**Your instructions**.
Your reply should be one number: how many lines of the records below contain the string "deployment".

**Record set**.
*-*-*

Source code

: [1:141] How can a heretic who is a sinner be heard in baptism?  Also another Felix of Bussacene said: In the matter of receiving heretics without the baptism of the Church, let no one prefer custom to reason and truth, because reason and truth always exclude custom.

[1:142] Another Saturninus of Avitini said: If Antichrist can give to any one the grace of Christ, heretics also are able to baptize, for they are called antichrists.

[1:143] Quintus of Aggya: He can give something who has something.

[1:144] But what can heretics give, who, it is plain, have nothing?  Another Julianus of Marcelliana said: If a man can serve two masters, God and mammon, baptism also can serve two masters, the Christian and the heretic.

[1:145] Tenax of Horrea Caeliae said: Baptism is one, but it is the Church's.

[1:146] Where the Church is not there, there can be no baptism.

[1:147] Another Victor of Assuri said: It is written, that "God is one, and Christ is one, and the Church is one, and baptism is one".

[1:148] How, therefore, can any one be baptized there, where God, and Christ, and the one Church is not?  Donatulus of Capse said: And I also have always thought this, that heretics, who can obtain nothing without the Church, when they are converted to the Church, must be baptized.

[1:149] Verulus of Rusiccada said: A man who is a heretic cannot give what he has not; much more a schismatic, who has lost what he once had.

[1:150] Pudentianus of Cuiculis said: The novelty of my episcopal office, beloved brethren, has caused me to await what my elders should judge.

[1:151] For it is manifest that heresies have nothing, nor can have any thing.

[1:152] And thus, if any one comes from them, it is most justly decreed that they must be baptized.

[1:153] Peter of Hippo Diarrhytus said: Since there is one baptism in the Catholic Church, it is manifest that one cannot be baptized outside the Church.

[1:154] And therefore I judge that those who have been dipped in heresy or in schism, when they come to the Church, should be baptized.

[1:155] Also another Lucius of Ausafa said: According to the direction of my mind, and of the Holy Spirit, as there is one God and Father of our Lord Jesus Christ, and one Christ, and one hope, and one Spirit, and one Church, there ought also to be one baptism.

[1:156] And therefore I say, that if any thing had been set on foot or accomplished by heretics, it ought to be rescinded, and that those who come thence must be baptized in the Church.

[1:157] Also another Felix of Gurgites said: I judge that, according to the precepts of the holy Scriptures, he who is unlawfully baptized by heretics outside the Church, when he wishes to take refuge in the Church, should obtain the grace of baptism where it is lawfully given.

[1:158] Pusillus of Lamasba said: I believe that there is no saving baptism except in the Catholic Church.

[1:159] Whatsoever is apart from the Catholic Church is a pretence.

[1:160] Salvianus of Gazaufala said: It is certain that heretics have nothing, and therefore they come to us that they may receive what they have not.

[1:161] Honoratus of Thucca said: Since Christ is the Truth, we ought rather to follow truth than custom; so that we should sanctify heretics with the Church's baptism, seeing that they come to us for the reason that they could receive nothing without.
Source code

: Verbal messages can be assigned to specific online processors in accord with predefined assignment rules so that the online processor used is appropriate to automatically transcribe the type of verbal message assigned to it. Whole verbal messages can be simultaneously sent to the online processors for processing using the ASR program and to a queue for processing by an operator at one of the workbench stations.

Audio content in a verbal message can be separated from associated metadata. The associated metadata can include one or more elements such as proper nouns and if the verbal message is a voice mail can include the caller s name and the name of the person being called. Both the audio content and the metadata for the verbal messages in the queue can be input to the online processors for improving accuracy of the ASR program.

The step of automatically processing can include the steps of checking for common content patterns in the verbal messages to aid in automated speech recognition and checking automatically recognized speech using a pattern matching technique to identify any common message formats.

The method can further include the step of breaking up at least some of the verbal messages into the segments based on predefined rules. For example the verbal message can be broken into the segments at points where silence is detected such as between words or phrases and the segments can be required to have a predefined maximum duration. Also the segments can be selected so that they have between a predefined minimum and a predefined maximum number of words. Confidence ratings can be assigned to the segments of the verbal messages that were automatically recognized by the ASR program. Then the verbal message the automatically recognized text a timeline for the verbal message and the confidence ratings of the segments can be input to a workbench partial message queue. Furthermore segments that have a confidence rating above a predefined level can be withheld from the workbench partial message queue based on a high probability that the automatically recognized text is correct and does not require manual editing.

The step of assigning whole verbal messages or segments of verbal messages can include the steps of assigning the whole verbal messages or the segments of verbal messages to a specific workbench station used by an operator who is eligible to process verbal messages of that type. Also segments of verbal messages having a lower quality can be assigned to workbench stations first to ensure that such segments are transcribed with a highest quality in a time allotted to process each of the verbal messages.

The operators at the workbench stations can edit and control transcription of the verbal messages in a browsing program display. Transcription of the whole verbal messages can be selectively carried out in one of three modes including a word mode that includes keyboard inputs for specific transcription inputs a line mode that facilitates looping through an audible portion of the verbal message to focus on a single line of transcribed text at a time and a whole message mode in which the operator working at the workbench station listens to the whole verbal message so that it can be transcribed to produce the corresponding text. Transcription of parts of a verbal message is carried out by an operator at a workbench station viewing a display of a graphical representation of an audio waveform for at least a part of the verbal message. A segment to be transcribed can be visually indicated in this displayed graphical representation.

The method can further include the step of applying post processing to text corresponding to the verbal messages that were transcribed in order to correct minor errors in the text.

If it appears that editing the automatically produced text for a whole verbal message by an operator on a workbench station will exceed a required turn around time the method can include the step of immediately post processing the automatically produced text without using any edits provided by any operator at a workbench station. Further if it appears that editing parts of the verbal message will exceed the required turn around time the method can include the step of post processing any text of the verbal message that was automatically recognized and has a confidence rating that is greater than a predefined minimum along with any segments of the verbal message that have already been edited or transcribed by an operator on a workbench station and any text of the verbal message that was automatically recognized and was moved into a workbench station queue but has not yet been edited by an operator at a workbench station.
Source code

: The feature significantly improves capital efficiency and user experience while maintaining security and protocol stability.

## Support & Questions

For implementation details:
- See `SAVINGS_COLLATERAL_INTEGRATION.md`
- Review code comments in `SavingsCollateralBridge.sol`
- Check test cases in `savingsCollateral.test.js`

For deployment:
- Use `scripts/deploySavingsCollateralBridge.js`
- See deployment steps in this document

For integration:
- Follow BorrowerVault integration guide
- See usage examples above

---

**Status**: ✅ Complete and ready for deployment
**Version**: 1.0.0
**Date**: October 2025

*-*-*

**Response area**.
3